I’d heard that all from Pape before, but in yesterday’s presentation he had some new material where you look at what actually gets said in recruiting materials. There’s nothing about a Caliphate and very little about the content of Islamic theology. There’s a lot of stuff about foreign soldiers and the civilian casualties Western and Israeli forces have inflicted here and there. This is the stuff that, in al-Qaeda’s judgment, needs to be emphasized to get people to sign up.

This, then, is the real center of gravity of the al-Qaeda movement. It has this horrible goal, but it’s also a fairly crazy goal that, seemingly, attracts very little in the way of volunteers. It also has these subsidiary complaints that it can leverage into foot soldiers and support — whether passive or active. Dry up the complaints and you dry up the foot soldiers and the supporters. At that point you just need to carefully locate the leaders and kill them and even if they prove to be hard to locate (as certainly seems to be the case!) probably nothing terrible will happen as you’re searching. Conversely, as long as there’s a stready stream of recruits and supporters, killing the odd leader or foiling the occassional plot isn’t really going to put a stop to anything.

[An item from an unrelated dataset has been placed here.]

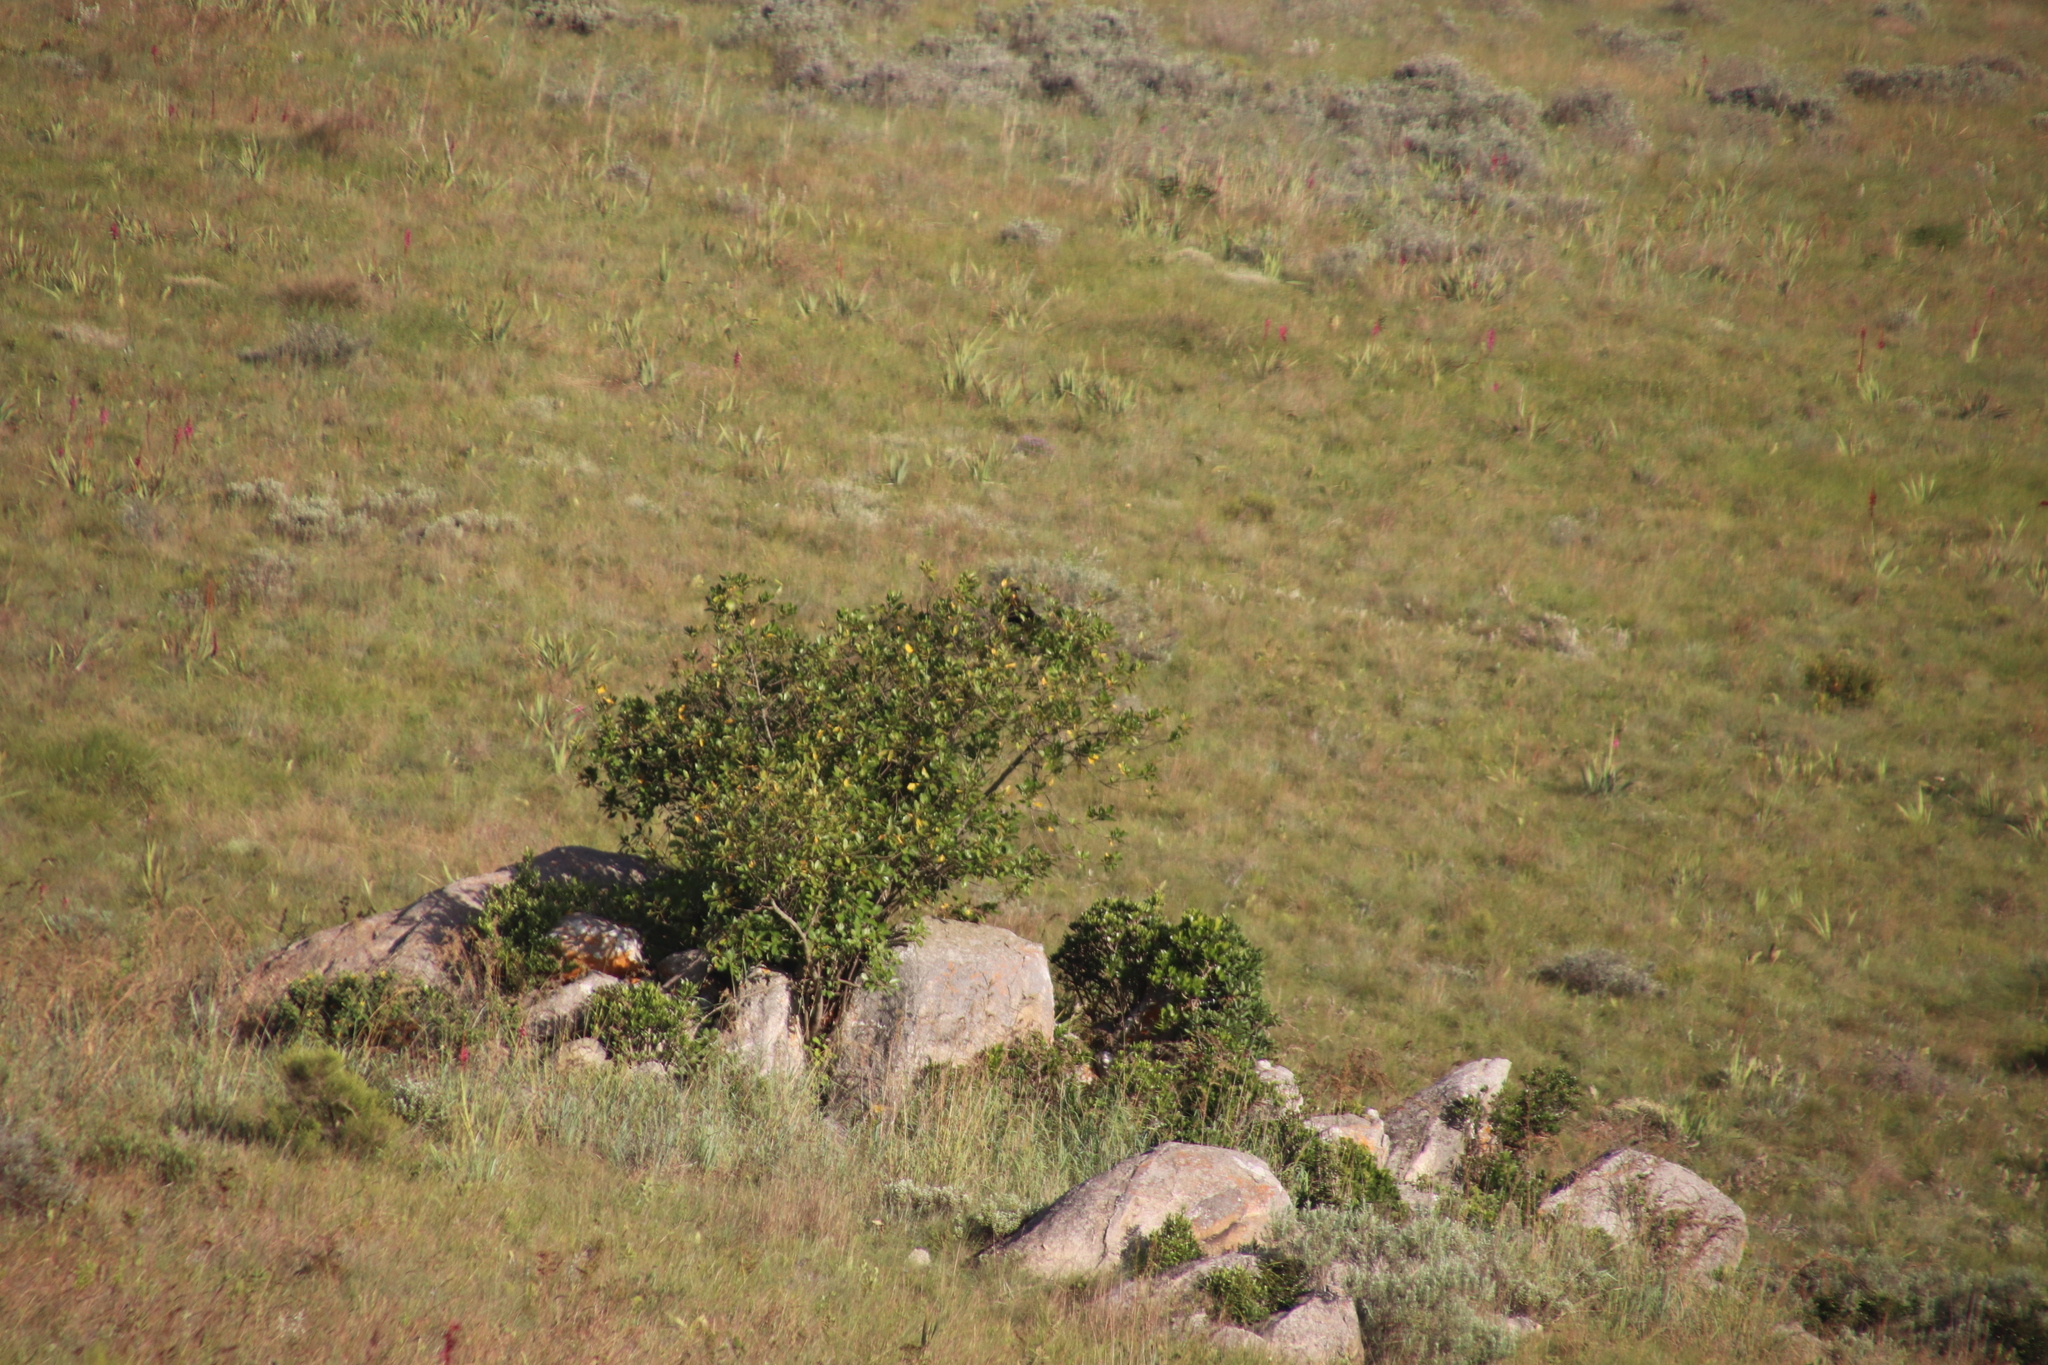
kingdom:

The other thing to note about the Caliphate is that this is a genuinely goofy concept. Even the much more plausible notion of a unified Arab state has, despite attracting lots of adherents over the years, utterly failed to get off the ground. It’s just too hard to do. Bin Laden’s belief that US power and policy is the reason Muslims can’t unify politically in that way is simply mistaken. Every American on the planet could drop dead tomorrow and the scheme would still be unworkable. Just look how difficult it is to get Kurdish Muslims to consent to live in a state mostly composed of Turkish Muslims or Arab Muslims in one tiny corner of the Islamic world. Nationalism is very real and cuts against hyper-ambitious geopolitical schemes of all kinds, not just American ones.